**PROBLEM STATEMENT**
What is needed is an exact copy of the entries below, with the pictures left out.

**SOURCE RECORDS**
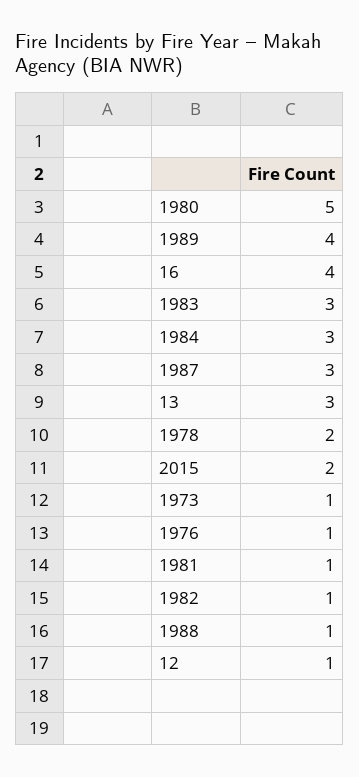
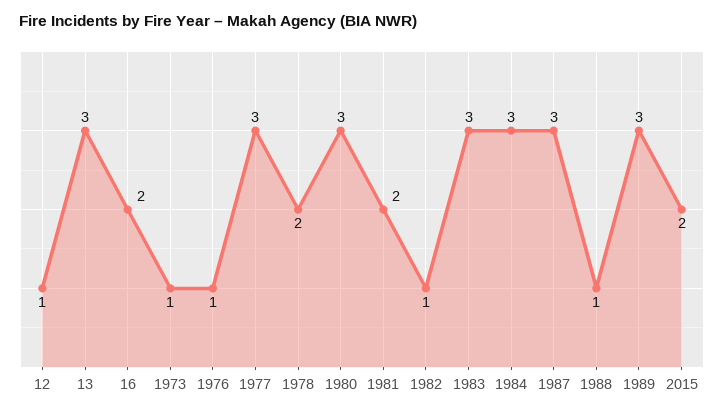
1980: 5 -> 3
1989: 4 -> 3
16: 4 -> 2
1981: 1 -> 2
1977: none -> 3

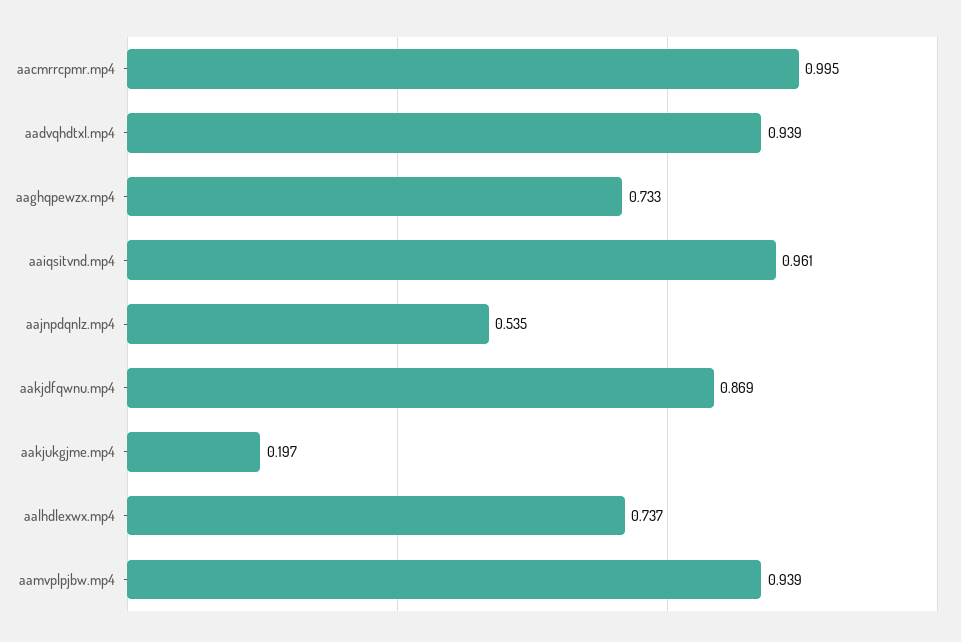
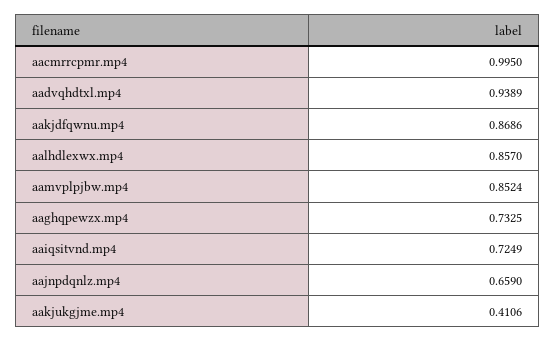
aaiqsitvnd.mp4: 0.961 -> 0.7249
aajnpdqnlz.mp4: 0.535 -> 0.659
aakjukgjme.mp4: 0.197 -> 0.4106
aalhdlexwx.mp4: 0.737 -> 0.857
aamvplpjbw.mp4: 0.939 -> 0.8524

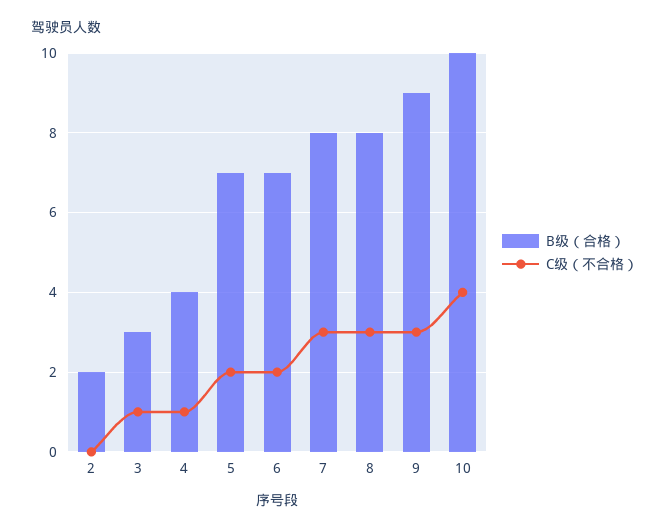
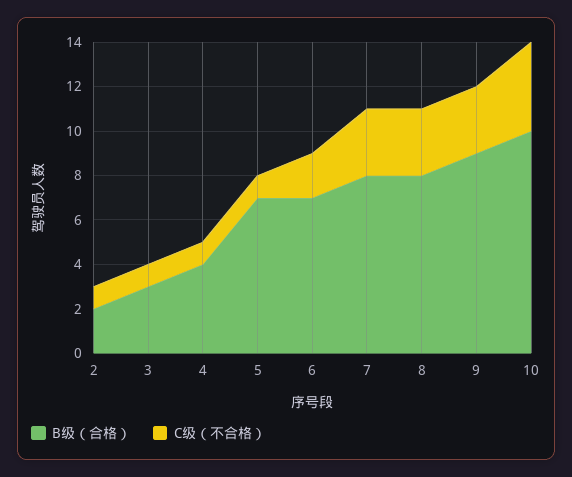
C级（不合格）, 2: 0 -> 1
C级（不合格）, 5: 2 -> 1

**SOLUTION TO THE EXERCISE**
1980: 5 -> 3
1989: 4 -> 3
16: 4 -> 2
1981: 1 -> 2
1977: none -> 3

aaiqsitvnd.mp4: 0.961 -> 0.7249
aajnpdqnlz.mp4: 0.535 -> 0.659
aakjukgjme.mp4: 0.197 -> 0.4106
aalhdlexwx.mp4: 0.737 -> 0.857
aamvplpjbw.mp4: 0.939 -> 0.8524

C级（不合格）, 2: 0 -> 1
C级（不合格）, 5: 2 -> 1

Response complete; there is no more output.